(Written request) Reproduce the data below verbatim. Begin at the line that contains "pose: elev=114.9 azim=57.6" and stop after the line that contains "Dot at: (229, 264)", including both.
##### Input records
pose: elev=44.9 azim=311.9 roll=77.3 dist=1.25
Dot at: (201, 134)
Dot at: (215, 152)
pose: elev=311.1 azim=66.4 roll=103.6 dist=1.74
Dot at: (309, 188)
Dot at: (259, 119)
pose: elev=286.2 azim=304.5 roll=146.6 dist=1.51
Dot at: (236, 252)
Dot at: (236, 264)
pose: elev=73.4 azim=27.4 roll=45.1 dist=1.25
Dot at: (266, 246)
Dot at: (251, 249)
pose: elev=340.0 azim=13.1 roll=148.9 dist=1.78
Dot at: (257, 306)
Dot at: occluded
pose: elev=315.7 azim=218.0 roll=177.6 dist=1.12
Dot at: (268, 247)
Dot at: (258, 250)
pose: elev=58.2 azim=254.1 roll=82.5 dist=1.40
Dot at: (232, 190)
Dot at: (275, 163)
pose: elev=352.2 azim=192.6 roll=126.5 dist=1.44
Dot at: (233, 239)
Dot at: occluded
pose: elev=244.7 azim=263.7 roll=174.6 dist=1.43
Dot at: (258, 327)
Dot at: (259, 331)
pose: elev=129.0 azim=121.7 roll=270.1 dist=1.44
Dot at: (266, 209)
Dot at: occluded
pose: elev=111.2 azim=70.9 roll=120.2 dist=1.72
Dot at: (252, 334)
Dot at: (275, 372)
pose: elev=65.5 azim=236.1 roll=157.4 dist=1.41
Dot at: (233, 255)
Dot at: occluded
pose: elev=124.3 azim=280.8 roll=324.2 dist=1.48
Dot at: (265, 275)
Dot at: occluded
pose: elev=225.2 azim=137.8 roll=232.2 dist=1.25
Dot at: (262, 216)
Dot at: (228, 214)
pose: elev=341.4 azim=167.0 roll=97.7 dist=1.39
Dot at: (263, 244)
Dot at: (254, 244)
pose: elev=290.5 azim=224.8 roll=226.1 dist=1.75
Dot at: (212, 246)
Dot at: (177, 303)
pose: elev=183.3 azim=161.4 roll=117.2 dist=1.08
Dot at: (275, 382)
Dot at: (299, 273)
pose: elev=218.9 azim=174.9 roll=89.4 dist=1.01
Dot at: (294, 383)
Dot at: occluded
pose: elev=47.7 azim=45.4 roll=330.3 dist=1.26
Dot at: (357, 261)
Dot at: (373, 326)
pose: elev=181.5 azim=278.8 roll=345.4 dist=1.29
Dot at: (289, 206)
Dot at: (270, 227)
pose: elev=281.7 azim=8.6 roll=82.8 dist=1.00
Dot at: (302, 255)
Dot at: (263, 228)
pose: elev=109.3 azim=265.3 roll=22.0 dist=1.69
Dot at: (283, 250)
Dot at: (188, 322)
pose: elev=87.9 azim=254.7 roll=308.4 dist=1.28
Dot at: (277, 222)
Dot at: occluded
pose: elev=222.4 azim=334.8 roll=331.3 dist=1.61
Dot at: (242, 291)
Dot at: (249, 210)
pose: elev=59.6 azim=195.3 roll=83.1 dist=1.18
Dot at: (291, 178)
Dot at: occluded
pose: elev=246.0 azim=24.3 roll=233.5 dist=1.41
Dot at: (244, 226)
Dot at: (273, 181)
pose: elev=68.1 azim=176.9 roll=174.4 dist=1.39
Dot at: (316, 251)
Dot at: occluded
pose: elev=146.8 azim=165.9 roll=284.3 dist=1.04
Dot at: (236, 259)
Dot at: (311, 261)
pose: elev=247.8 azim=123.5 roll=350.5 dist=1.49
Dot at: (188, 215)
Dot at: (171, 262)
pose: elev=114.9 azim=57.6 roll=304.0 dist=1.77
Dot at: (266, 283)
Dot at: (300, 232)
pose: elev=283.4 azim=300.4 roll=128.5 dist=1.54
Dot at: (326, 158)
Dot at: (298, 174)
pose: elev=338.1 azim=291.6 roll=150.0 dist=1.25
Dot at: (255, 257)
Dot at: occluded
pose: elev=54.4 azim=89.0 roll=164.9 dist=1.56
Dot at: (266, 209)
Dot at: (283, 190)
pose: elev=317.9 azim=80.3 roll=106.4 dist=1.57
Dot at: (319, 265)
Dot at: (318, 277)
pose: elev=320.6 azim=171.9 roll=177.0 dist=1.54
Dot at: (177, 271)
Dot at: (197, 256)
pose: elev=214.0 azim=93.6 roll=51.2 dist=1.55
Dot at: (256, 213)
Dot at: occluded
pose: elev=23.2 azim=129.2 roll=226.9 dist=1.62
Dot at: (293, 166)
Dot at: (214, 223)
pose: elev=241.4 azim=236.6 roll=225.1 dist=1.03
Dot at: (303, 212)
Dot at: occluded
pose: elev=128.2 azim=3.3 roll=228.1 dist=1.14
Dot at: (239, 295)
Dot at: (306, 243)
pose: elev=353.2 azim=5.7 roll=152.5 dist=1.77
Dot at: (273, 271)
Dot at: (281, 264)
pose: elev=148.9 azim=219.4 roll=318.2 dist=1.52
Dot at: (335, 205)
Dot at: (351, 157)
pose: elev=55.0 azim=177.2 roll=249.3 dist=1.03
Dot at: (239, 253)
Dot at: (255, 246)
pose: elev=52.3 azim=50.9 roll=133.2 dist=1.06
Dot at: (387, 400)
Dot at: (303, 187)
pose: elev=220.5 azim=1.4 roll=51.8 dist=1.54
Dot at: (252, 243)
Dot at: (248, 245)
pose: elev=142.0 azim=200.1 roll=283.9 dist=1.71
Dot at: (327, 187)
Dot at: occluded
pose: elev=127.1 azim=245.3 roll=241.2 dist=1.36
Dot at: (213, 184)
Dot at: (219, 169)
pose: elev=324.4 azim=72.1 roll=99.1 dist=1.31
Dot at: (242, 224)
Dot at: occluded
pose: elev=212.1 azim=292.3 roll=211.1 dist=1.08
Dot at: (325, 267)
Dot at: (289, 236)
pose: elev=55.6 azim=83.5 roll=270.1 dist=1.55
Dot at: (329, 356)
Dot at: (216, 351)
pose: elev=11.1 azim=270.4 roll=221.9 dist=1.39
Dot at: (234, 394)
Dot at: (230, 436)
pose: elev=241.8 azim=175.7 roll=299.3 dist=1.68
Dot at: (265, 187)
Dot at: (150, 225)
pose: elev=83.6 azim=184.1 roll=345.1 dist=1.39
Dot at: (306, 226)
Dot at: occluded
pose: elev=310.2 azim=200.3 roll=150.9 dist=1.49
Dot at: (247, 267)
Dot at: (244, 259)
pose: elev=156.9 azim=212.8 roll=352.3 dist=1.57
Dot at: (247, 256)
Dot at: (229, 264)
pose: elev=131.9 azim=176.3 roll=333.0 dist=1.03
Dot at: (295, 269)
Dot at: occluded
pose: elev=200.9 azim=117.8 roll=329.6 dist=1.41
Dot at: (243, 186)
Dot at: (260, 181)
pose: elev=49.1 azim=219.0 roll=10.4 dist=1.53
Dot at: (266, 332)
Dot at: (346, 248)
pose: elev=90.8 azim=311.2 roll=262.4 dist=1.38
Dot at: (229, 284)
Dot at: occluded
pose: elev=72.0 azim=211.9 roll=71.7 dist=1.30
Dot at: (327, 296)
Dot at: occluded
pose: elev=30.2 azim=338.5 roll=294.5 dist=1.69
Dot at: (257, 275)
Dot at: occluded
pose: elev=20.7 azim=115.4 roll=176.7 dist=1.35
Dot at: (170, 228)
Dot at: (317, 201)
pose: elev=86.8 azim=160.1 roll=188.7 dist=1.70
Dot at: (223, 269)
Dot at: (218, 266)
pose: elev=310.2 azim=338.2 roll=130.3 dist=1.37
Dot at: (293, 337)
##########
(Result of this exercise)
pose: elev=114.9 azim=57.6 roll=304.0 dist=1.77
Dot at: (266, 283)
Dot at: (300, 232)
pose: elev=283.4 azim=300.4 roll=128.5 dist=1.54
Dot at: (326, 158)
Dot at: (298, 174)
pose: elev=338.1 azim=291.6 roll=150.0 dist=1.25
Dot at: (255, 257)
Dot at: occluded
pose: elev=54.4 azim=89.0 roll=164.9 dist=1.56
Dot at: (266, 209)
Dot at: (283, 190)
pose: elev=317.9 azim=80.3 roll=106.4 dist=1.57
Dot at: (319, 265)
Dot at: (318, 277)
pose: elev=320.6 azim=171.9 roll=177.0 dist=1.54
Dot at: (177, 271)
Dot at: (197, 256)
pose: elev=214.0 azim=93.6 roll=51.2 dist=1.55
Dot at: (256, 213)
Dot at: occluded
pose: elev=23.2 azim=129.2 roll=226.9 dist=1.62
Dot at: (293, 166)
Dot at: (214, 223)
pose: elev=241.4 azim=236.6 roll=225.1 dist=1.03
Dot at: (303, 212)
Dot at: occluded
pose: elev=128.2 azim=3.3 roll=228.1 dist=1.14
Dot at: (239, 295)
Dot at: (306, 243)
pose: elev=353.2 azim=5.7 roll=152.5 dist=1.77
Dot at: (273, 271)
Dot at: (281, 264)
pose: elev=148.9 azim=219.4 roll=318.2 dist=1.52
Dot at: (335, 205)
Dot at: (351, 157)
pose: elev=55.0 azim=177.2 roll=249.3 dist=1.03
Dot at: (239, 253)
Dot at: (255, 246)
pose: elev=52.3 azim=50.9 roll=133.2 dist=1.06
Dot at: (387, 400)
Dot at: (303, 187)
pose: elev=220.5 azim=1.4 roll=51.8 dist=1.54
Dot at: (252, 243)
Dot at: (248, 245)
pose: elev=142.0 azim=200.1 roll=283.9 dist=1.71
Dot at: (327, 187)
Dot at: occluded
pose: elev=127.1 azim=245.3 roll=241.2 dist=1.36
Dot at: (213, 184)
Dot at: (219, 169)
pose: elev=324.4 azim=72.1 roll=99.1 dist=1.31
Dot at: (242, 224)
Dot at: occluded
pose: elev=212.1 azim=292.3 roll=211.1 dist=1.08
Dot at: (325, 267)
Dot at: (289, 236)
pose: elev=55.6 azim=83.5 roll=270.1 dist=1.55
Dot at: (329, 356)
Dot at: (216, 351)
pose: elev=11.1 azim=270.4 roll=221.9 dist=1.39
Dot at: (234, 394)
Dot at: (230, 436)
pose: elev=241.8 azim=175.7 roll=299.3 dist=1.68
Dot at: (265, 187)
Dot at: (150, 225)
pose: elev=83.6 azim=184.1 roll=345.1 dist=1.39
Dot at: (306, 226)
Dot at: occluded
pose: elev=310.2 azim=200.3 roll=150.9 dist=1.49
Dot at: (247, 267)
Dot at: (244, 259)
pose: elev=156.9 azim=212.8 roll=352.3 dist=1.57
Dot at: (247, 256)
Dot at: (229, 264)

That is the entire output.